Software implementation risk

A modern algorithmic trading business is essentially a technology business, hence giving birth to the new term FinTech to mean the intersection of finance and technology. Computer software is designed, developed, and tested by humans who are error-prone and sometimes, these errors creep into trading systems and algorithmic trading strategies. Software implementation bugs are often the most overlooked source of risk in algorithmic trading. While operation risk and market risk are extremely important, software implementation bugs have the potential to cause millions of dollars in losses, and there have been many cases of firms going bankrupt due to software implementation bugs within minutes.

In recent times, there was the infamous Knight Capital incident, where a software implementation bug combined with an operations risk issue caused them to lose $440 million within 45 minutes and they ended up getting shut down. Software implementation bugs are also very tricky because software engineering is a very complex process, and when we add the additional complexity of having sophisticated and complex algorithmic trading strategies and logic, it is hard to guarantee that the implementation of trading strategies and systems are safe from bugs. More information can be found at https://dealbook.nytimes.com/2012/08/02/knight-capital-says-trading-mishap-cost-it-440-million/.

Modern algorithmic trading firms have rigorous software development practices to safeguard themselves against software bugs. These include rigorous unit tests, which are small tests on individual software components to verify their behavior doesn't change to an incorrect behavior as software development/maintenance being made to existing components is performed. There are also regression tests, which are tests that test larger components that are composed of smaller components as a whole to ensure the higher-level behavior remains consistent. All electronic trading exchanges also provide a test market environment with test market data feeds and test order entry interfaces where market participants have to build, test, and certify their components with the exchange before they are even allowed to trade in live markets.

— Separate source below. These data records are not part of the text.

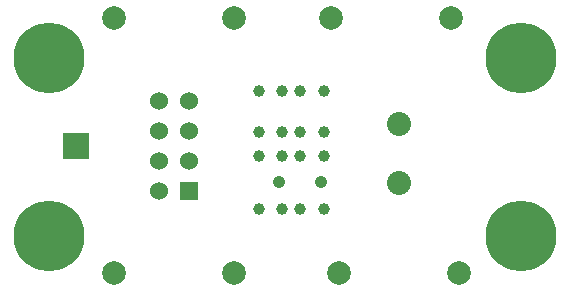
<source format=gbs>
%FSLAX46Y46*%
G04 Gerber Fmt 4.6, Leading zero omitted, Abs format (unit mm)*
G04 Created by KiCad (PCBNEW (2014-jul-16 BZR unknown)-product) date Sun 05 Oct 2014 11:57:01 AM PDT*
%MOMM*%
G01*
G04 APERTURE LIST*
%ADD10C,0.100000*%
%ADD11C,6.000000*%
%ADD12R,1.524000X1.524000*%
%ADD13C,1.524000*%
%ADD14C,1.998980*%
%ADD15R,2.235200X2.235200*%
%ADD16C,1.000000*%
%ADD17C,1.050000*%
%ADD18C,2.032000*%
G04 APERTURE END LIST*
D10*
D11*
X105000000Y-105000000D03*
X145000000Y-105000000D03*
X105000000Y-120000000D03*
X145000000Y-120000000D03*
D12*
X116840000Y-116205000D03*
D13*
X114300000Y-116205000D03*
X116840000Y-113665000D03*
X114300000Y-113665000D03*
X116840000Y-111125000D03*
X114300000Y-111125000D03*
X116840000Y-108585000D03*
X114300000Y-108585000D03*
D14*
X139700000Y-123190000D03*
X129540000Y-123190000D03*
X120650000Y-123190000D03*
X110490000Y-123190000D03*
X120650000Y-101600000D03*
X110490000Y-101600000D03*
X139065000Y-101600000D03*
X128905000Y-101600000D03*
D15*
X107315000Y-112395000D03*
D16*
X122750000Y-117774000D03*
X124750000Y-117775000D03*
X122750000Y-113225000D03*
X124750000Y-113225000D03*
D17*
X124500000Y-115500000D03*
D16*
X126250000Y-117774000D03*
X128250000Y-117775000D03*
X126250000Y-113225000D03*
X128250000Y-113225000D03*
D17*
X128000000Y-115500000D03*
D16*
X124750000Y-107725000D03*
X122750000Y-107725000D03*
X124750000Y-111275000D03*
X122750000Y-111275000D03*
X128250000Y-107725000D03*
X126250000Y-107725000D03*
X128250000Y-111275000D03*
X126250000Y-111275000D03*
D18*
X134620000Y-115530000D03*
X134620000Y-110530000D03*
M02*

</source>
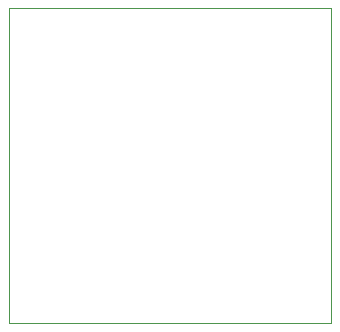
<source format=gbr>
%TF.GenerationSoftware,KiCad,Pcbnew,(6.0.10)*%
%TF.CreationDate,2023-02-16T14:21:40-08:00*%
%TF.ProjectId,Lab_4.2,4c61625f-342e-4322-9e6b-696361645f70,rev?*%
%TF.SameCoordinates,Original*%
%TF.FileFunction,Profile,NP*%
%FSLAX46Y46*%
G04 Gerber Fmt 4.6, Leading zero omitted, Abs format (unit mm)*
G04 Created by KiCad (PCBNEW (6.0.10)) date 2023-02-16 14:21:40*
%MOMM*%
%LPD*%
G01*
G04 APERTURE LIST*
%TA.AperFunction,Profile*%
%ADD10C,0.100000*%
%TD*%
G04 APERTURE END LIST*
D10*
X127000000Y-70485000D02*
X154305000Y-70485000D01*
X154305000Y-70485000D02*
X154305000Y-97155000D01*
X154305000Y-97155000D02*
X127000000Y-97155000D01*
X127000000Y-97155000D02*
X127000000Y-70485000D01*
M02*

</source>
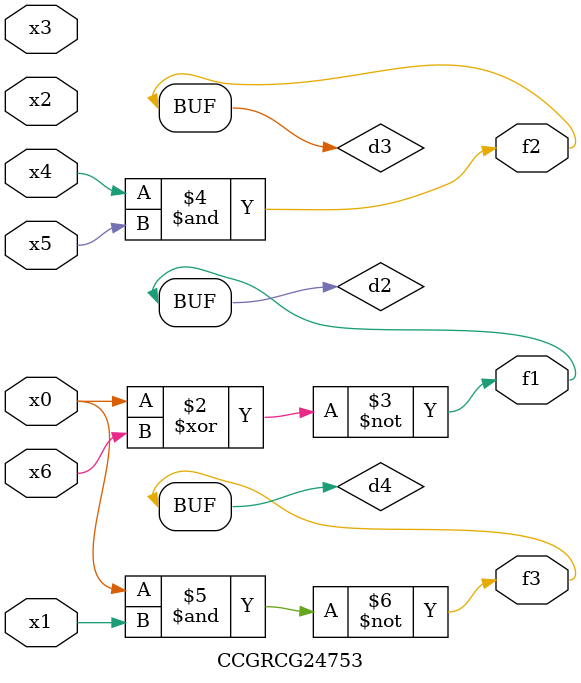
<source format=v>
module CCGRCG24753(
	input x0, x1, x2, x3, x4, x5, x6,
	output f1, f2, f3
);

	wire d1, d2, d3, d4;

	nor (d1, x0);
	xnor (d2, x0, x6);
	and (d3, x4, x5);
	nand (d4, x0, x1);
	assign f1 = d2;
	assign f2 = d3;
	assign f3 = d4;
endmodule

</source>
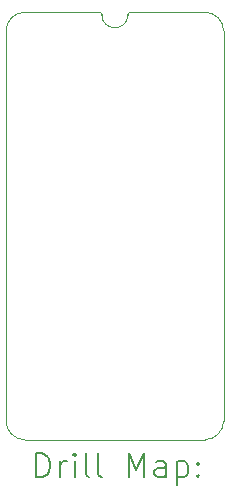
<source format=gbr>
%TF.GenerationSoftware,KiCad,Pcbnew,8.0.8*%
%TF.CreationDate,2025-02-02T11:15:25+01:00*%
%TF.ProjectId,NoTimekeeper,4e6f5469-6d65-46b6-9565-7065722e6b69,rev?*%
%TF.SameCoordinates,Original*%
%TF.FileFunction,Drillmap*%
%TF.FilePolarity,Positive*%
%FSLAX45Y45*%
G04 Gerber Fmt 4.5, Leading zero omitted, Abs format (unit mm)*
G04 Created by KiCad (PCBNEW 8.0.8) date 2025-02-02 11:15:25*
%MOMM*%
%LPD*%
G01*
G04 APERTURE LIST*
%ADD10C,0.100000*%
%ADD11C,0.200000*%
G04 APERTURE END LIST*
D10*
X10859750Y-8652500D02*
X10859750Y-5350500D01*
X11653500Y-5191750D02*
X11018500Y-5191750D01*
X11668875Y-5207620D02*
X11668875Y-5211500D01*
X11891125Y-5211500D02*
X11891125Y-5207620D01*
X11907500Y-5191750D02*
X12542500Y-5191750D01*
X12542500Y-8811250D02*
X11018500Y-8811250D01*
X12701250Y-5350500D02*
X12701250Y-8652500D01*
X10859750Y-5350500D02*
G75*
G02*
X11018500Y-5191750I158750J0D01*
G01*
X11018500Y-8811250D02*
G75*
G02*
X10859750Y-8652500I0J158750D01*
G01*
X11653000Y-5191745D02*
G75*
G02*
X11668875Y-5207620I0J-15875D01*
G01*
X11891125Y-5207620D02*
G75*
G02*
X11907402Y-5191750I15875J0D01*
G01*
X11891625Y-5211500D02*
G75*
G02*
X11669375Y-5211500I-111125J0D01*
G01*
X12542500Y-5191750D02*
G75*
G02*
X12701250Y-5350500I0J-158750D01*
G01*
X12701250Y-8652500D02*
G75*
G02*
X12542500Y-8811250I-158750J0D01*
G01*
D11*
X11115527Y-9127734D02*
X11115527Y-8927734D01*
X11115527Y-8927734D02*
X11163146Y-8927734D01*
X11163146Y-8927734D02*
X11191717Y-8937258D01*
X11191717Y-8937258D02*
X11210765Y-8956305D01*
X11210765Y-8956305D02*
X11220289Y-8975353D01*
X11220289Y-8975353D02*
X11229812Y-9013448D01*
X11229812Y-9013448D02*
X11229812Y-9042020D01*
X11229812Y-9042020D02*
X11220289Y-9080115D01*
X11220289Y-9080115D02*
X11210765Y-9099162D01*
X11210765Y-9099162D02*
X11191717Y-9118210D01*
X11191717Y-9118210D02*
X11163146Y-9127734D01*
X11163146Y-9127734D02*
X11115527Y-9127734D01*
X11315527Y-9127734D02*
X11315527Y-8994400D01*
X11315527Y-9032496D02*
X11325051Y-9013448D01*
X11325051Y-9013448D02*
X11334574Y-9003924D01*
X11334574Y-9003924D02*
X11353622Y-8994400D01*
X11353622Y-8994400D02*
X11372670Y-8994400D01*
X11439336Y-9127734D02*
X11439336Y-8994400D01*
X11439336Y-8927734D02*
X11429812Y-8937258D01*
X11429812Y-8937258D02*
X11439336Y-8946781D01*
X11439336Y-8946781D02*
X11448860Y-8937258D01*
X11448860Y-8937258D02*
X11439336Y-8927734D01*
X11439336Y-8927734D02*
X11439336Y-8946781D01*
X11563146Y-9127734D02*
X11544098Y-9118210D01*
X11544098Y-9118210D02*
X11534574Y-9099162D01*
X11534574Y-9099162D02*
X11534574Y-8927734D01*
X11667908Y-9127734D02*
X11648860Y-9118210D01*
X11648860Y-9118210D02*
X11639336Y-9099162D01*
X11639336Y-9099162D02*
X11639336Y-8927734D01*
X11896479Y-9127734D02*
X11896479Y-8927734D01*
X11896479Y-8927734D02*
X11963146Y-9070591D01*
X11963146Y-9070591D02*
X12029812Y-8927734D01*
X12029812Y-8927734D02*
X12029812Y-9127734D01*
X12210765Y-9127734D02*
X12210765Y-9022972D01*
X12210765Y-9022972D02*
X12201241Y-9003924D01*
X12201241Y-9003924D02*
X12182193Y-8994400D01*
X12182193Y-8994400D02*
X12144098Y-8994400D01*
X12144098Y-8994400D02*
X12125051Y-9003924D01*
X12210765Y-9118210D02*
X12191717Y-9127734D01*
X12191717Y-9127734D02*
X12144098Y-9127734D01*
X12144098Y-9127734D02*
X12125051Y-9118210D01*
X12125051Y-9118210D02*
X12115527Y-9099162D01*
X12115527Y-9099162D02*
X12115527Y-9080115D01*
X12115527Y-9080115D02*
X12125051Y-9061067D01*
X12125051Y-9061067D02*
X12144098Y-9051543D01*
X12144098Y-9051543D02*
X12191717Y-9051543D01*
X12191717Y-9051543D02*
X12210765Y-9042020D01*
X12306003Y-8994400D02*
X12306003Y-9194400D01*
X12306003Y-9003924D02*
X12325051Y-8994400D01*
X12325051Y-8994400D02*
X12363146Y-8994400D01*
X12363146Y-8994400D02*
X12382193Y-9003924D01*
X12382193Y-9003924D02*
X12391717Y-9013448D01*
X12391717Y-9013448D02*
X12401241Y-9032496D01*
X12401241Y-9032496D02*
X12401241Y-9089639D01*
X12401241Y-9089639D02*
X12391717Y-9108686D01*
X12391717Y-9108686D02*
X12382193Y-9118210D01*
X12382193Y-9118210D02*
X12363146Y-9127734D01*
X12363146Y-9127734D02*
X12325051Y-9127734D01*
X12325051Y-9127734D02*
X12306003Y-9118210D01*
X12486955Y-9108686D02*
X12496479Y-9118210D01*
X12496479Y-9118210D02*
X12486955Y-9127734D01*
X12486955Y-9127734D02*
X12477432Y-9118210D01*
X12477432Y-9118210D02*
X12486955Y-9108686D01*
X12486955Y-9108686D02*
X12486955Y-9127734D01*
X12486955Y-9003924D02*
X12496479Y-9013448D01*
X12496479Y-9013448D02*
X12486955Y-9022972D01*
X12486955Y-9022972D02*
X12477432Y-9013448D01*
X12477432Y-9013448D02*
X12486955Y-9003924D01*
X12486955Y-9003924D02*
X12486955Y-9022972D01*
M02*

</source>
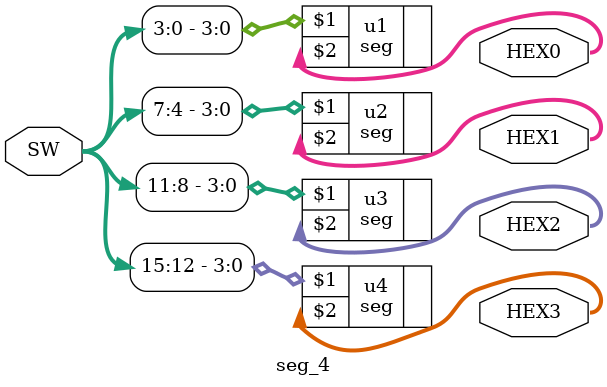
<source format=v>
`include "seg.v"

module seg_4 (
    SW,
    HEX3,
    HEX2,
    HEX1,
    HEX0
);

input [15:0] SW;
output [6:0] HEX0;
output [6:0] HEX1;
output [6:0] HEX2;
output [6:0] HEX3;

seg u1(SW[3:0], HEX0);
seg u2(SW[7:4], HEX1);
seg u3(SW[11:8], HEX2);
seg u4(SW[15:12], HEX3);

endmodule

</source>
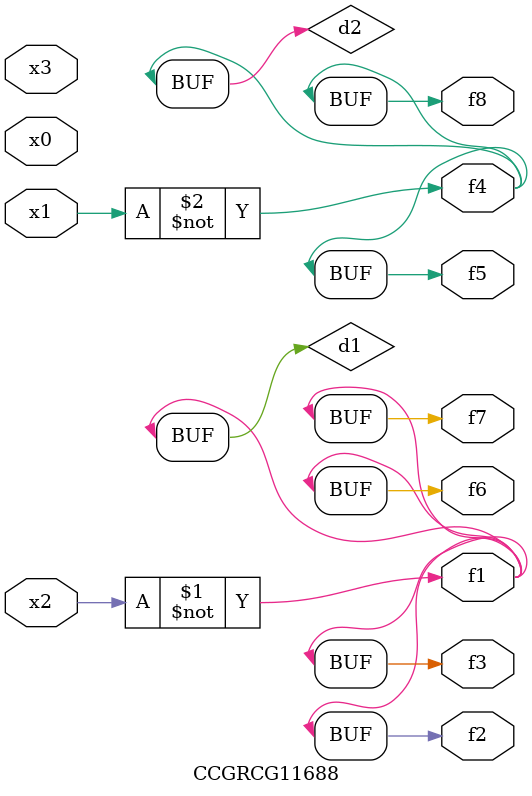
<source format=v>
module CCGRCG11688(
	input x0, x1, x2, x3,
	output f1, f2, f3, f4, f5, f6, f7, f8
);

	wire d1, d2;

	xnor (d1, x2);
	not (d2, x1);
	assign f1 = d1;
	assign f2 = d1;
	assign f3 = d1;
	assign f4 = d2;
	assign f5 = d2;
	assign f6 = d1;
	assign f7 = d1;
	assign f8 = d2;
endmodule

</source>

Most sophisticated algorithmic trading participants also have backtesting software that simulates a trading strategy over historically recorded data to ensure strategy behavior is in line with expectations. We will explore backtesting further in Chapter 9, Creating a Backtester in Python. Finally, other software management practices, such as code reviews and change management, are also performed on a daily basis to verify the integrity of algorithmic trading systems and strategies on a daily basis. Despite all of these precautions, software implementation bugs do slip into live trading markets, so we should always be aware and cautious because software is never perfect and the cost of mistakes/bugs is very high in the algorithmic trading business, and even higher in the HFT business.